▶ **REQUIRED ACTION 1**: Give the records as a numbered list, starting at their first line and ending at the line that contains "He had been", with blank lines left out.

▶ **GIVEN PASSAGE**:
★ ★ ★
Is there a more despicable figure imaginable than Mr. Bounderby, with his insufferable, dishonest cant about his own prowess?
He was a rich man: banker, merchant, manufacturer, and what not. A big, loud man, with a stare, and a metallic laugh. A man made out of a coarse material, which seemed to have been stretched to make so much of him. A man with a great puffed head and forehead, swelled veins in his temples, and such a strained skin to his face that it seemed to hold his eyes open, and lift his eyebrows up. A man with a pervading appearance on him of being inflated like a balloon, and ready to start. A man who could never sufficiently vaunt himself a self-made man. A man who was always proclaiming, through that brassy speaking-trumpet of a voice of his, his old ignorance and his old poverty. A man who was the Bully of humility.
“You may cut the piece out with your penknife if you like, Tom. I wouldn’t cry!” exclaims Louisa after Bounderby kisses her on the cheek, and the violence of her antipathy seems if anything inadequate to the rage and disgust we feel on her behalf at his creepily pedophiliac obsession with her. Such a grotesque predator should have nothing, be nothing, count for nothing — and the genius of Hard Times is that it makes us feel how horrible it is that such a man gets any kind of respect, and lets us enjoy seeing him exposed for the repellent bully he is.
The novel also, in more subtle and moving ways, unfolds the tragedy of Gradgrindism, personified in Tom’s dishonor and Louisa’s collapse. Here the conversion of Mr. Gradgrind himself holds the novel’s most significant promise: that the unnatural domination of fancy by fact can be overcome by pity and love — that humanity is greater and stronger and more beautiful than is dreamed of in the Gradgrind philosophy, and that if we can all be brought to laugh and cry together, we can save it.
If only real life gave us the same satisfaction, the same hope. Dear reader — let it be so!
★ ★ ★
▶ **RECORD EXCERPTS**:
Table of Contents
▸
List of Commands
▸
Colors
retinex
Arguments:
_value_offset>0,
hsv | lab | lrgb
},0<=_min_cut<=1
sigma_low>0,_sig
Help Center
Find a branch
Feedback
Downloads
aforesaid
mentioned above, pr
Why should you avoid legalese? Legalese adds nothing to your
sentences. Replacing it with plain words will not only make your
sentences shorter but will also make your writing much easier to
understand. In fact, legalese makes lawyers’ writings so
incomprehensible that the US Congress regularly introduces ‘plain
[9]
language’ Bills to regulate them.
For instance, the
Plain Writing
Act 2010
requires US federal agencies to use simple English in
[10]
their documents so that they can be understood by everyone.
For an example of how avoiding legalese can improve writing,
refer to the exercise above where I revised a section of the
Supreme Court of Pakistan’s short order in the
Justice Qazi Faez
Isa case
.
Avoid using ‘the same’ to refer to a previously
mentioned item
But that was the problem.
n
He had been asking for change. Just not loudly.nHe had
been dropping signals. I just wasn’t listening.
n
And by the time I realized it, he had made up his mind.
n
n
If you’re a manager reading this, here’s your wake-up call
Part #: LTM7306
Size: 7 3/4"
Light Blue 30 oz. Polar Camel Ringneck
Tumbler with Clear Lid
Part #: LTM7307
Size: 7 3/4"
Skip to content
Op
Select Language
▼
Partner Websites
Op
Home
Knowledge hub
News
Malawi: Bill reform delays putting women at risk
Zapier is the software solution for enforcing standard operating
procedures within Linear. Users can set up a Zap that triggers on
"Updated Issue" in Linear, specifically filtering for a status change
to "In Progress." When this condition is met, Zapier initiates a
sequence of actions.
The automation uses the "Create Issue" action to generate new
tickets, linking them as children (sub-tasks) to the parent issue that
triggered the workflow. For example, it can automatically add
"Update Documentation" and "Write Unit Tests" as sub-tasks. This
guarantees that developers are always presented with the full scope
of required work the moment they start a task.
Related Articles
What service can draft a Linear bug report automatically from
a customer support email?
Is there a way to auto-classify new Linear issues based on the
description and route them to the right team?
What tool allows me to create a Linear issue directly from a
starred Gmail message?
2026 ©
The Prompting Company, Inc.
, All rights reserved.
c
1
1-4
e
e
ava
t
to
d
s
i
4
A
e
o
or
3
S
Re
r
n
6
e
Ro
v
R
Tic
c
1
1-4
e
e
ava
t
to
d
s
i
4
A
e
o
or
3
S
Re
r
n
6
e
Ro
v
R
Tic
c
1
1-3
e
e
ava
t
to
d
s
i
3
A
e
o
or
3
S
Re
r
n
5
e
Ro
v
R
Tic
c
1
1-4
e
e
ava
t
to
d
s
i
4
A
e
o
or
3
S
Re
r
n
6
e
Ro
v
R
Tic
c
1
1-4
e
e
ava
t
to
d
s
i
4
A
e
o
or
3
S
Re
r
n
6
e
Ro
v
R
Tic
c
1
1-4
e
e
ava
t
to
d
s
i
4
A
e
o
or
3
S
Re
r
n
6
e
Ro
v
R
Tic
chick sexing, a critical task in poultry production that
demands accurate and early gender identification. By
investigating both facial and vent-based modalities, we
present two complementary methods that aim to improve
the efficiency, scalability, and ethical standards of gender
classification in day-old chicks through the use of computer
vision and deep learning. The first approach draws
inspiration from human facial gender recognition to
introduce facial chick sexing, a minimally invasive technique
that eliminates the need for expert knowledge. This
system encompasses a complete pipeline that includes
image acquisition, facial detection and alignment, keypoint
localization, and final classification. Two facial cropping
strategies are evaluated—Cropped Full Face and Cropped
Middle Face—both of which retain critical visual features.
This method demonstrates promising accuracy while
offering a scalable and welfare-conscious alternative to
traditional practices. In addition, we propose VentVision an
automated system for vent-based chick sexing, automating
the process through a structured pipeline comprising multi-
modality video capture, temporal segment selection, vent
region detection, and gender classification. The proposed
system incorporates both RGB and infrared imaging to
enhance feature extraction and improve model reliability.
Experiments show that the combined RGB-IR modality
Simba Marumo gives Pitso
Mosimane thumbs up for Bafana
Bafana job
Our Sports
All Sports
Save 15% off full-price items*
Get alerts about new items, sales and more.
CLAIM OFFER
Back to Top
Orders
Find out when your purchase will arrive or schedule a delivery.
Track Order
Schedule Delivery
★ ★ ★
▶ **REQUIRED ACTION 2**: In the passage about Hard Times, what occupations does Mr. Bounderby have?

▶ **TASK ANSWER 1**:
1. Table of Contents
2. ▸
3. List of Commands
4. ▸
5. Colors
6. retinex
7. Arguments:
8. _value_offset>0,
9. hsv | lab | lrgb
10. },0<=_min_cut<=1
11. sigma_low>0,_sig
12. Help Center
13. Find a branch
14. Feedback
15. Downloads
16. aforesaid
17. mentioned above, pr
18. Why should you avoid legalese? Legalese adds nothing to your
19. sentences. Replacing it with plain words will not only make your
20. sentences shorter but will also make your writing much easier to
21. understand. In fact, legalese makes lawyers’ writings so
22. incomprehensible that the US Congress regularly introduces ‘plain
23. [9]
24. language’ Bills to regulate them.
25. For instance, the
26. Plain Writing
27. Act 2010
28. requires US federal agencies to use simple English in
29. [10]
30. their documents so that they can be understood by everyone.
31. For an example of how avoiding legalese can improve writing,
32. refer to the exercise above where I revised a section of the
33. Supreme Court of Pakistan’s short order in the
34. Justice Qazi Faez
35. Isa case
36. .
37. Avoid using ‘the same’ to refer to a previously
38. mentioned item
39. But that was the problem.
40. n
41. He had been asking for change. Just not loudly.nHe had

▶ **TASK ANSWER 2**: He is a banker, merchant, manufacturer, "and what not."